Jeong Jeongju: Soswaewon (2018)
Thanks to Jason Verney for the photo

It’s the sort of mishap that can occur at any exhibition where fragile artworks are installed. But fortunately in this case the collapse must have happened in slow motion, with the bamboo cushioning much of the fall, because the ceramic pieces survived remarkably intact. Yes, there were some sections that were fragmented – but they were clean break, and nothing that a bit of glue couldn’t fix. And the pavilions seemed to survive more or less unscathed.

So the artist came back from Gwangju to do a repair job, and from a distance it looks good as new, though perhaps the lower pavilion (the Gwangpunggak) is less level than it was previously. This is a complex 3D installation, and it must have been difficult to get things perfect without starting again from scratch.
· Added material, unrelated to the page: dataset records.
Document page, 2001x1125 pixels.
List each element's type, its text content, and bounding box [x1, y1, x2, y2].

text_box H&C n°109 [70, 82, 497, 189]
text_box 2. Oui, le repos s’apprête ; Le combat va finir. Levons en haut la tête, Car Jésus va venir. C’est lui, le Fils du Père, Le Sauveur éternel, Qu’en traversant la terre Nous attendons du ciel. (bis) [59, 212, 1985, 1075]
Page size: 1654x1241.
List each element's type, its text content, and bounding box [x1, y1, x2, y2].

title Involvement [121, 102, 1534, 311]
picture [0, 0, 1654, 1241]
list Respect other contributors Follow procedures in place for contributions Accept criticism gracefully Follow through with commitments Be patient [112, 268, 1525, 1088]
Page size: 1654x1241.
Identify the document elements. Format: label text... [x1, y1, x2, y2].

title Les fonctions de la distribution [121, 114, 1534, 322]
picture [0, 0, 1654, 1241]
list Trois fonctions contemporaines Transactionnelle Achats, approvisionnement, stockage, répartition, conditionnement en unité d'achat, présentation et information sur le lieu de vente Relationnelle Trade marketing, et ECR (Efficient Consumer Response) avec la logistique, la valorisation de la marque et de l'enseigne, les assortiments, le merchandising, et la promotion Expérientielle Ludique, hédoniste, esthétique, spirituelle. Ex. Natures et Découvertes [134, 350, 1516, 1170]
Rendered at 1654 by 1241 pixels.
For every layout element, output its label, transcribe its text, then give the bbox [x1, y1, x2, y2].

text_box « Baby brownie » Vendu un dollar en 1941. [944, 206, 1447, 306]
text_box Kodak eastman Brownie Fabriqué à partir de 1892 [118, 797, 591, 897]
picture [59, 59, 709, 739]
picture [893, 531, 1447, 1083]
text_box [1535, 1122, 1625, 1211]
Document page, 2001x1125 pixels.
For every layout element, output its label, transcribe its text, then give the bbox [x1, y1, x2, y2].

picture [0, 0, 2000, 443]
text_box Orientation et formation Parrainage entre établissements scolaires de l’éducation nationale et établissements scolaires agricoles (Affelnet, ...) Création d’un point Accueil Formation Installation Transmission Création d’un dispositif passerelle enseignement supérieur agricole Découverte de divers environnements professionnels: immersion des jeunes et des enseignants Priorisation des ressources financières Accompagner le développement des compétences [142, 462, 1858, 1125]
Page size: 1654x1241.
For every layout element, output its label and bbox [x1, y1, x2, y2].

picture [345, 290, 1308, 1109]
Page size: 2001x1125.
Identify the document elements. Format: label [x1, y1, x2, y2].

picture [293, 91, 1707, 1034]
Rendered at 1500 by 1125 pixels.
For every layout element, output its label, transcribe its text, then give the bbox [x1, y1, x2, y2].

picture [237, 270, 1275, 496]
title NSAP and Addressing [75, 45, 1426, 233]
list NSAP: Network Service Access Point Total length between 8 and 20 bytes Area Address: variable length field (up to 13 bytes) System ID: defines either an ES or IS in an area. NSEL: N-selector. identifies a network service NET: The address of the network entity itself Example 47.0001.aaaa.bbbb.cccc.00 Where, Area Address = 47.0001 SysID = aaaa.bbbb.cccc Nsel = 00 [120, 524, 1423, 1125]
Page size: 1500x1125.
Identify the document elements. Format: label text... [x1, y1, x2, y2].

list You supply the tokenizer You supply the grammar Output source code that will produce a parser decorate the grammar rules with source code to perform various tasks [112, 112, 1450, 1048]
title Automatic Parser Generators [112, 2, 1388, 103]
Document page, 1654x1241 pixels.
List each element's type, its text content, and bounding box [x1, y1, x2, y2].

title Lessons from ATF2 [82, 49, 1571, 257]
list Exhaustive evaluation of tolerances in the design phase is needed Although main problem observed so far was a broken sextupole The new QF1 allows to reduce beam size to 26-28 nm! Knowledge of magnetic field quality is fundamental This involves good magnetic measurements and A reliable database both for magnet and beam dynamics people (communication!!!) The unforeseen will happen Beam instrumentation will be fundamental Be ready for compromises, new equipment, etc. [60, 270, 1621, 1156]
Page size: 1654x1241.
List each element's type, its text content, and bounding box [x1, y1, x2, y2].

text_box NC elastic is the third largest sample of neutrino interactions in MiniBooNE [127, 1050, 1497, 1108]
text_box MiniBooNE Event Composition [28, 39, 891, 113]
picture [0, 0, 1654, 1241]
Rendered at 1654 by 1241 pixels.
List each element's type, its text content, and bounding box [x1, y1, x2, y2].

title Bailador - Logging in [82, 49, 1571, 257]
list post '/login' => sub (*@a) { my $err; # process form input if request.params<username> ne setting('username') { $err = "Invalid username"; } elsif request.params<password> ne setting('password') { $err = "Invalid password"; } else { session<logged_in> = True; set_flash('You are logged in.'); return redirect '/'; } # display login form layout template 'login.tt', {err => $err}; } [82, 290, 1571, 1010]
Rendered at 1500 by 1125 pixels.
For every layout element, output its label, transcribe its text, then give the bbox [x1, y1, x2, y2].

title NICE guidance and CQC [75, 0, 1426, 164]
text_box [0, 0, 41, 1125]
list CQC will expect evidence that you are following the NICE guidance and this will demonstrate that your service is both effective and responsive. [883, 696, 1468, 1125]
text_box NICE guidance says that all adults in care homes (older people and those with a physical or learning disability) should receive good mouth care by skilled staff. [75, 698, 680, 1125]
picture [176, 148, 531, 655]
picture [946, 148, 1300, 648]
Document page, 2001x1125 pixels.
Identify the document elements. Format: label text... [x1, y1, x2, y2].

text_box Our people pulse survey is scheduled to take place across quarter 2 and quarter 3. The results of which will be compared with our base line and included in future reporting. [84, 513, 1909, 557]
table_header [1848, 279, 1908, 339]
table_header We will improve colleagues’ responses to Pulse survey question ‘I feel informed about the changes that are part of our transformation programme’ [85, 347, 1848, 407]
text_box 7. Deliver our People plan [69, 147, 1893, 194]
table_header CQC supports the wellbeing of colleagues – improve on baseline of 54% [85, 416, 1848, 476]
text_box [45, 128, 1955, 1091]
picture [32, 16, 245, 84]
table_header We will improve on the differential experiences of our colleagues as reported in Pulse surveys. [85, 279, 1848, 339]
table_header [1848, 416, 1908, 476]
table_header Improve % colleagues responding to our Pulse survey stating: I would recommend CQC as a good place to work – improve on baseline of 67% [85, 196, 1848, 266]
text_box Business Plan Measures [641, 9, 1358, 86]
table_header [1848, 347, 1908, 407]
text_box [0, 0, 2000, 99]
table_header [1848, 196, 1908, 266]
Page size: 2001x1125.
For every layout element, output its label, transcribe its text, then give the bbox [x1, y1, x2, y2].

Jeong Jeongju: Soswaewon (2018)
Jeong Jeongju: Soswaewon (2018), after the repair work

The bamboos supporting the front of the installation are more densely packed together – more closely resembling a forest – and some of the sticks have been secured to the floor with a blob of glue for extra stability:

Jeong Jeongju: Soswaewon (2018)

Behind the scenes, the supports have been strengthened with MDF. Less aesthetically pleasing, but much safer.

Jeong Jeongju: Soswaewon (2018)
Jeong Jeongju: Soswaewon (2018), after the repair work

Congratulations to the artist for getting the reconstruction job done so quickly.